But individual countries within the EU can and do have constitutions. Here's title 2, chapter 2, article 28[1] of Romania's constitution:
> Secretul scrisorilor, al telegramelor, al altor trimiteri poştale, al convorbirilor telefonice şi al celorlalte mijloace legale de comunicare este inviolabil.
> Secrecy of the letters, telegrams and other postal communications, of telephone conversations, and of any other legal means of communication is inviolable.
A number of Eastern European countries joined the EU without first bringing their domestic legislation into line with the European treaties. Unsurprisingly, some of those countries have dragged their feet about coming into compliance after the fact.
This is one reason I was in favour of Brexit.
That "title 2 chapter 2" seems reasonable enough to me; but it's a problem if an EU Regulation comes into conflict with the constitution of a member state.
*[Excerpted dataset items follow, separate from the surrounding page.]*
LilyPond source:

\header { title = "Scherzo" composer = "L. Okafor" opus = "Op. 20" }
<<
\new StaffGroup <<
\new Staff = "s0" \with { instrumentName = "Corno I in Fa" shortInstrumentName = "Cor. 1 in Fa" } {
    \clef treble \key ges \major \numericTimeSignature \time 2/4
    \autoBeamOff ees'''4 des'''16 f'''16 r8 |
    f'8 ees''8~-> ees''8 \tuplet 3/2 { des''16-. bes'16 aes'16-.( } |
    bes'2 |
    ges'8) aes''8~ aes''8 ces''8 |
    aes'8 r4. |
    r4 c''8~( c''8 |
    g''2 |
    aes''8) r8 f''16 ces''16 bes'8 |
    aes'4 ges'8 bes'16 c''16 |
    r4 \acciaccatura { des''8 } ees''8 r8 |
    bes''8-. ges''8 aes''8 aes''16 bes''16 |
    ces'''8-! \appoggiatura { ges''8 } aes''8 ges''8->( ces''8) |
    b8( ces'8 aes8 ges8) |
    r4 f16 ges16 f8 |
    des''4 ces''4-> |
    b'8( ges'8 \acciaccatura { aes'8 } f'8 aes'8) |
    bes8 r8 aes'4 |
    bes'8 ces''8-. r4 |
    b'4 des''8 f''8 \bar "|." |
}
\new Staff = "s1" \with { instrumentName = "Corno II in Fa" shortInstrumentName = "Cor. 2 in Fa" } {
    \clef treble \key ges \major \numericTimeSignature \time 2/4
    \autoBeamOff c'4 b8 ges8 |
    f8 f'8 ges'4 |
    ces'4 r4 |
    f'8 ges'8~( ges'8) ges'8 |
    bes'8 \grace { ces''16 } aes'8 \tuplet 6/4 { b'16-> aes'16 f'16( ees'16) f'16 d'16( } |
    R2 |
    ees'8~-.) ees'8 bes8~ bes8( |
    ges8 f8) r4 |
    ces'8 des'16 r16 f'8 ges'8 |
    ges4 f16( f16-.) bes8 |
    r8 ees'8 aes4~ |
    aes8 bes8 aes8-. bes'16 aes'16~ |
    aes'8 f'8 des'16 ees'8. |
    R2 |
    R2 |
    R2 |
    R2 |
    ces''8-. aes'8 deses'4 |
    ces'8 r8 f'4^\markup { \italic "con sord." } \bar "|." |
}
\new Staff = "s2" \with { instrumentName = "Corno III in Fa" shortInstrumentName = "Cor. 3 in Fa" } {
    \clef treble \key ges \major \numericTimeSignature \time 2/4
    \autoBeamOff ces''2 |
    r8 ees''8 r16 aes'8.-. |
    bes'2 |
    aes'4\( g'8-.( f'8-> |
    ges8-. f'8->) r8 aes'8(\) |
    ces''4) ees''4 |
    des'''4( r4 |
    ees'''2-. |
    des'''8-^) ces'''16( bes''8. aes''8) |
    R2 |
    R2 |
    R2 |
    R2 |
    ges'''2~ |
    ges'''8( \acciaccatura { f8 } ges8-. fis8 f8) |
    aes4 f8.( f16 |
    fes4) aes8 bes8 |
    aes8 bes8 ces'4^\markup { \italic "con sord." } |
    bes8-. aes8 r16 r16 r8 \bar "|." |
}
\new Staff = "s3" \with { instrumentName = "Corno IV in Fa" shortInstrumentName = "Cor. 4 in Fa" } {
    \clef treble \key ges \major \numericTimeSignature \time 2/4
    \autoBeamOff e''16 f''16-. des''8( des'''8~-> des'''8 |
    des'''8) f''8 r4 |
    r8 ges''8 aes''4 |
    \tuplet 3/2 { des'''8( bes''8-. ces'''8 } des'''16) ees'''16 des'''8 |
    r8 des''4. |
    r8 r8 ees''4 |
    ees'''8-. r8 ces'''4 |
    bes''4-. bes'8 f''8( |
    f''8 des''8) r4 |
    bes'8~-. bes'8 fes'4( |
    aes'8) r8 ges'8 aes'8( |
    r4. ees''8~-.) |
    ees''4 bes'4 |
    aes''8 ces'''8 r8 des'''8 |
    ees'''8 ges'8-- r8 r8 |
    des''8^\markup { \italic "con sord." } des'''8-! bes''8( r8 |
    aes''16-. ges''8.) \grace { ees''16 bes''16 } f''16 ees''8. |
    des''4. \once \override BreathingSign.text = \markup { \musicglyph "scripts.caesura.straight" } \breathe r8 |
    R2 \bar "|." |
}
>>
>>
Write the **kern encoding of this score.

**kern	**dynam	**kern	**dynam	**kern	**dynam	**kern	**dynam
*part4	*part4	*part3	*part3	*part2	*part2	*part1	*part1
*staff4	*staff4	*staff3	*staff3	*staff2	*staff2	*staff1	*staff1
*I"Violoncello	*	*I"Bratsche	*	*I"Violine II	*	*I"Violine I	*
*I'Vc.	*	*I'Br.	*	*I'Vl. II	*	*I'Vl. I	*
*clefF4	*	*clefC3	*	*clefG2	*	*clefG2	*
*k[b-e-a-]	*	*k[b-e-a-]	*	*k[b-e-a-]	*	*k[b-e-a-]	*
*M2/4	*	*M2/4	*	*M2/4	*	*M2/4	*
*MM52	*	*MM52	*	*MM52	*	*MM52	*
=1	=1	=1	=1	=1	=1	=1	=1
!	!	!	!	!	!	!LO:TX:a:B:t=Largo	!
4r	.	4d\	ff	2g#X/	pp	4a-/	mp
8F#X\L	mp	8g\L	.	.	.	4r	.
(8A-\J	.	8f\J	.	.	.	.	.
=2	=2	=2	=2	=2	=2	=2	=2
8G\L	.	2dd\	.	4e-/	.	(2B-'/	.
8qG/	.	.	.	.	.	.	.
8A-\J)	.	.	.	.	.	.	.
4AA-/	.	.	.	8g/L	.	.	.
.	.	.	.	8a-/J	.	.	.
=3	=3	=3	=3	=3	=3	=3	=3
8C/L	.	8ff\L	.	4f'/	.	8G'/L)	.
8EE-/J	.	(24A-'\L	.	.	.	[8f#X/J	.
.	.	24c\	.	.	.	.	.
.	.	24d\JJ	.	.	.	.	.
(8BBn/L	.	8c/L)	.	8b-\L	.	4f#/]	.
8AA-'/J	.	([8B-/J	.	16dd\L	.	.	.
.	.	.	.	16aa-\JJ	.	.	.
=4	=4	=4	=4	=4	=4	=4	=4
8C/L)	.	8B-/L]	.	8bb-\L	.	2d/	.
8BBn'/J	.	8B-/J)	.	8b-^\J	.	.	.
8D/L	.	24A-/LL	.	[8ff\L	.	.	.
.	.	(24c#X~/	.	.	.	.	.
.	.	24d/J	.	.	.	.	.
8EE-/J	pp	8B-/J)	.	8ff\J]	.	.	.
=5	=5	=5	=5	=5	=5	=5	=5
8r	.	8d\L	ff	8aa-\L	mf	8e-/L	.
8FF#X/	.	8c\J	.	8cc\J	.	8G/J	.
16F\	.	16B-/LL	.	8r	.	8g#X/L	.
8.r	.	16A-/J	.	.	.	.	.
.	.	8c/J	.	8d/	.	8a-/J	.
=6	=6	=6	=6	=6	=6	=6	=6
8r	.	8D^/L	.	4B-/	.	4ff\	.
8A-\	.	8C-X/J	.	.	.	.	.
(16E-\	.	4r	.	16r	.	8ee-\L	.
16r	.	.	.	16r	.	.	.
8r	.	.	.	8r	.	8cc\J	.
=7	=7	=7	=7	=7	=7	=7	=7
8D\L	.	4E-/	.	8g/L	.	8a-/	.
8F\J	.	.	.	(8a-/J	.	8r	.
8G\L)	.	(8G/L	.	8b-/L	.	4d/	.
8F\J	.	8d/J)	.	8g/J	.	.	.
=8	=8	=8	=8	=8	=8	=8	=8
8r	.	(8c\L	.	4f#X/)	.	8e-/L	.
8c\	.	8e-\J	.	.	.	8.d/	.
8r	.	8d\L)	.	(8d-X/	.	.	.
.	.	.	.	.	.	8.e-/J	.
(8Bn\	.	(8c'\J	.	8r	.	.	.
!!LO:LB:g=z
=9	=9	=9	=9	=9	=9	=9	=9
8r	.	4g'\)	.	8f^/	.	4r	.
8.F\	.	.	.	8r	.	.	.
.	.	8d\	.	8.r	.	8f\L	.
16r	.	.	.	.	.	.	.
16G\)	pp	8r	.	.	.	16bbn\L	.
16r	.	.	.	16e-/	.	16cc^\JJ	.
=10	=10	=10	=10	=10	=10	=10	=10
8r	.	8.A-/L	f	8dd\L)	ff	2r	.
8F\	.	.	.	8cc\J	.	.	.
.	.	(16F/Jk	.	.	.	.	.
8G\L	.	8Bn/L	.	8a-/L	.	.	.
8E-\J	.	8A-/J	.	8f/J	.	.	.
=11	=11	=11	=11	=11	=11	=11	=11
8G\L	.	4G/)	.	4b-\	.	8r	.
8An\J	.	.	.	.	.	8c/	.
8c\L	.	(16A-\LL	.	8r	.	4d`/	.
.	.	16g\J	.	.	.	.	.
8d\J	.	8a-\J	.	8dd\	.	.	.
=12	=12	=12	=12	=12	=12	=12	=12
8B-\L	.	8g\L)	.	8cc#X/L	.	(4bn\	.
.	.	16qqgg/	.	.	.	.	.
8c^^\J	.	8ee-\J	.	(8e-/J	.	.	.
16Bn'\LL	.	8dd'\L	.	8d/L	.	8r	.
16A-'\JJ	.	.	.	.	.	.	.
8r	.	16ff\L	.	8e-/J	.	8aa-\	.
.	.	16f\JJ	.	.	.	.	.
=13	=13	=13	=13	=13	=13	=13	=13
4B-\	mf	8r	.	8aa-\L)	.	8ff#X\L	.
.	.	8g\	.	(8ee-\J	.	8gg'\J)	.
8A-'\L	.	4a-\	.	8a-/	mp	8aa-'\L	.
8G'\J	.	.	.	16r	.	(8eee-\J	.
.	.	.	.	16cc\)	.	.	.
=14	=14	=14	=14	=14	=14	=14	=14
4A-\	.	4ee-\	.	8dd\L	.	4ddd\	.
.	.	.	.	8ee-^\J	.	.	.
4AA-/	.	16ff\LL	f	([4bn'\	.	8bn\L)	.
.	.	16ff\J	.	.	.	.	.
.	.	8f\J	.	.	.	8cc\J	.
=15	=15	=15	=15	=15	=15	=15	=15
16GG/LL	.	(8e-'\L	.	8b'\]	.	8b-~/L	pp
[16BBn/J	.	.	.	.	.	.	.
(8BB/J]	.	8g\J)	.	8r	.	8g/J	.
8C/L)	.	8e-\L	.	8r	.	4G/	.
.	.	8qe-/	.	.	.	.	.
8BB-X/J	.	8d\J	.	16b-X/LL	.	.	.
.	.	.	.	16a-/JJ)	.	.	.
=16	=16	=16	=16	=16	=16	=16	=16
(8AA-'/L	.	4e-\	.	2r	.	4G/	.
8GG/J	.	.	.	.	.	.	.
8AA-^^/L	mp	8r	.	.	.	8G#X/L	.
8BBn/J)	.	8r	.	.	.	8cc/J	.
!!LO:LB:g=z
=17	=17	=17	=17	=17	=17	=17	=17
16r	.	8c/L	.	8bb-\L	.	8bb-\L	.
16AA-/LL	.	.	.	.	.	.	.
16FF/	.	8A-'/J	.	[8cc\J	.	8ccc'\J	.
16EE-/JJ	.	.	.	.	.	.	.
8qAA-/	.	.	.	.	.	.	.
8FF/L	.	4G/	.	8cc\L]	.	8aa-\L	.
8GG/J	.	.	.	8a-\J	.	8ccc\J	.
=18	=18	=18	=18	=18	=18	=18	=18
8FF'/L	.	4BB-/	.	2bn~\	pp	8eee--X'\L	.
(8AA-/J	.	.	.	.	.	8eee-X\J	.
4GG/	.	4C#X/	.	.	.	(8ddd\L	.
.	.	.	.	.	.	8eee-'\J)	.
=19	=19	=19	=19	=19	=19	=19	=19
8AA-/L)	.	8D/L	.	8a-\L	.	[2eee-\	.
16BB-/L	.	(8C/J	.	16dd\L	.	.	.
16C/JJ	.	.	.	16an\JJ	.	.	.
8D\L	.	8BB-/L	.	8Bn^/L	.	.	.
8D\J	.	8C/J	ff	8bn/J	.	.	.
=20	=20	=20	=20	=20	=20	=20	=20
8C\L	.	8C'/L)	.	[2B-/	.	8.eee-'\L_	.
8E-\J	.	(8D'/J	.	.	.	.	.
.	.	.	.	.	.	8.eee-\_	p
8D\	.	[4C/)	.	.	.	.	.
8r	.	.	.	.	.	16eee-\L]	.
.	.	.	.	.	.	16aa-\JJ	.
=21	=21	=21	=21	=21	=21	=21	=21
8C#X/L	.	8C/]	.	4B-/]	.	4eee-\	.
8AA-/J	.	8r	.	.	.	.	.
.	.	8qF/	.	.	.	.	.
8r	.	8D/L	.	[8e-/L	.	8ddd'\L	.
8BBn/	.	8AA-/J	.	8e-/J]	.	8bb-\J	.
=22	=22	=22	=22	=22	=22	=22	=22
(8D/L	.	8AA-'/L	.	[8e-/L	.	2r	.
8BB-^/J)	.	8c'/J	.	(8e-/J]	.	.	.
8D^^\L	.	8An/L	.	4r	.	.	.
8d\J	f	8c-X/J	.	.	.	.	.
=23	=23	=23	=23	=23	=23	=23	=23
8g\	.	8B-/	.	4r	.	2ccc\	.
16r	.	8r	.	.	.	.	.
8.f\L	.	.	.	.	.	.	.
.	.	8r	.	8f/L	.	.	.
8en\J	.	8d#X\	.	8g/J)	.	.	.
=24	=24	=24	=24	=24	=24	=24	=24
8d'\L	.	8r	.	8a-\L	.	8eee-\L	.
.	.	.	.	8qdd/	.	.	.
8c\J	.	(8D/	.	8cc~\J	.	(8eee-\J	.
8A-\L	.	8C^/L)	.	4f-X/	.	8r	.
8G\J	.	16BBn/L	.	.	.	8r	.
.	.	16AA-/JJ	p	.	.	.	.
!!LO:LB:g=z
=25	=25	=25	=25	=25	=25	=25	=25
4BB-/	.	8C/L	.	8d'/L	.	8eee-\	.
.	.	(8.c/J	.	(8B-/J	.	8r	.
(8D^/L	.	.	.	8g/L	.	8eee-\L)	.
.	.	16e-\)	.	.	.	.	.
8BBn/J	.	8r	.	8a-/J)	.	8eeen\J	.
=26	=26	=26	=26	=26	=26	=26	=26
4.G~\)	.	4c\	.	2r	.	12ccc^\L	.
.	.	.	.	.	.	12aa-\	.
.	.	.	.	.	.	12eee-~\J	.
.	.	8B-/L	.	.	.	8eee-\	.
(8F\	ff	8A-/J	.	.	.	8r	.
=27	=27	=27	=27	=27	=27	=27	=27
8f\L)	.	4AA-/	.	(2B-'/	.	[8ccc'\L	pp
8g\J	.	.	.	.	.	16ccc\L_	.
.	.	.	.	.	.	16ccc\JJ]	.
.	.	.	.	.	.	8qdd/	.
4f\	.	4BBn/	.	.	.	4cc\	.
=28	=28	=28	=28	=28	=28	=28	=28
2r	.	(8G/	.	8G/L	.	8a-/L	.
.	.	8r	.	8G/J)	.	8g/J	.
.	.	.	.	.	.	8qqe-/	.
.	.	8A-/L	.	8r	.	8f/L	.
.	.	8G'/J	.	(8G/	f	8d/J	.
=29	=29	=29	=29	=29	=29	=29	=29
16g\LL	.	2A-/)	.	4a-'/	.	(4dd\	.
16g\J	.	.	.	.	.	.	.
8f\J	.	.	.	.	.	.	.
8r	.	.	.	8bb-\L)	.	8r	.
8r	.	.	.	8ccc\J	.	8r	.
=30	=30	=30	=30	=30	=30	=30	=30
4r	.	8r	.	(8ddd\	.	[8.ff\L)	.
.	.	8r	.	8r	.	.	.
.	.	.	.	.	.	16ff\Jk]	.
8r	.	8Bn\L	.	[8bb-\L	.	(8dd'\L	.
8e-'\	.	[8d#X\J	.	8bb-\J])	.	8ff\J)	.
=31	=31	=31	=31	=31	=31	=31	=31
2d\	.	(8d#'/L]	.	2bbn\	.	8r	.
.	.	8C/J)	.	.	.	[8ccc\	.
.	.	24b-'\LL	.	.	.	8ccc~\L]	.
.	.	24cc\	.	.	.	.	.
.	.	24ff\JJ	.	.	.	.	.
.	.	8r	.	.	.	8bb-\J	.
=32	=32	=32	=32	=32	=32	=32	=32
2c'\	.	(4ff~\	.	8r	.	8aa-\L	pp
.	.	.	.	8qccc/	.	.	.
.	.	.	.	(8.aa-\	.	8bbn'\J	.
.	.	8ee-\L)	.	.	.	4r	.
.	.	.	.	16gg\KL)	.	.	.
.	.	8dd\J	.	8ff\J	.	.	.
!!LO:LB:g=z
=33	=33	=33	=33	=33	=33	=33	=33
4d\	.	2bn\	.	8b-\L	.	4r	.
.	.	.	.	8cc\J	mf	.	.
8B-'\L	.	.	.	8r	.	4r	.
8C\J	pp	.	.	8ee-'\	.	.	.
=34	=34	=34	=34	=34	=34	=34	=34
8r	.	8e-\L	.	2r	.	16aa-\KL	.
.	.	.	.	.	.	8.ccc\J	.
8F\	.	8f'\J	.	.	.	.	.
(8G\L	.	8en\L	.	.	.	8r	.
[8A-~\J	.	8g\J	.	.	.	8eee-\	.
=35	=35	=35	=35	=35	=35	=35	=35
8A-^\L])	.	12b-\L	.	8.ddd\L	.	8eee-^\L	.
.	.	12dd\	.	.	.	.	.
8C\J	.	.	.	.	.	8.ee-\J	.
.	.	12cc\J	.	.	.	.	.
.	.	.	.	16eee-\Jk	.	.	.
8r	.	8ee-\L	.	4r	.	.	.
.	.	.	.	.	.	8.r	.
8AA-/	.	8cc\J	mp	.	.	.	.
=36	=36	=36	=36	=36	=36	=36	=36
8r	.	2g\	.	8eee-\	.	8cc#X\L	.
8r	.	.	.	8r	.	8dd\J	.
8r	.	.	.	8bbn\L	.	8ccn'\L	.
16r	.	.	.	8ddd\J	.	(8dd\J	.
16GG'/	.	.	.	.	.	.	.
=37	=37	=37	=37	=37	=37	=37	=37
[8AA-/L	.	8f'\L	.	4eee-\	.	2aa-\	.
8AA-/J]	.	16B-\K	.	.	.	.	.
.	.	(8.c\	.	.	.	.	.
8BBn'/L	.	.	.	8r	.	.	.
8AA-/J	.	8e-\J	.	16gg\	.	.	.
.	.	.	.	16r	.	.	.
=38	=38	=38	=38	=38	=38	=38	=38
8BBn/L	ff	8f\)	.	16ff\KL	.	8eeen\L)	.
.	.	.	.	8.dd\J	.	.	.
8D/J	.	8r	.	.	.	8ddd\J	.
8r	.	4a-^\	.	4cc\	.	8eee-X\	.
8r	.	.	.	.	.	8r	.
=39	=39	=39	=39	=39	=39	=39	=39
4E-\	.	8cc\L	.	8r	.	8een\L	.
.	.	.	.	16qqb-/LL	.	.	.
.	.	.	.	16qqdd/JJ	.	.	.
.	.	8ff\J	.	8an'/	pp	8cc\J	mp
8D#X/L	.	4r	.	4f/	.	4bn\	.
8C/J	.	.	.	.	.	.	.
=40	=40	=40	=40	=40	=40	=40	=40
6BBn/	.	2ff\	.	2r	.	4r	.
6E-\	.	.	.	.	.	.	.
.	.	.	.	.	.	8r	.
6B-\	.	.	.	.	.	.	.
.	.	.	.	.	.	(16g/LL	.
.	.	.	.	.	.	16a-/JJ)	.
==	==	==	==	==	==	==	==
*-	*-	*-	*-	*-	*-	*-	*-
If a member state's constitution can override EU legislation, then there's no EU to speak of any more. Any state could then sidestep EU Regulation by simply passing a constitutional clause that declares it unconstitutional.
What I'm saying is that EU Regulations override the legislation of member states, which are required to be in compliance with Regulations. If Romania has a constitutional clause that is overridden by a new Regulation, that Regulation isn't unconstitutional; rather, the clause ceases to be law (or Romania leaves the EU).
I'm speaking about the German constitution. Which the EU has to be compatible to due to agreements when the EU was formed as else Germany could legally not have joined the EU.
(At least this applies to the articles with special protection in the German constitution, which is in violation with.)
In the USA, I guess. But this is an EU proposal; the EU doesn't have a constitution.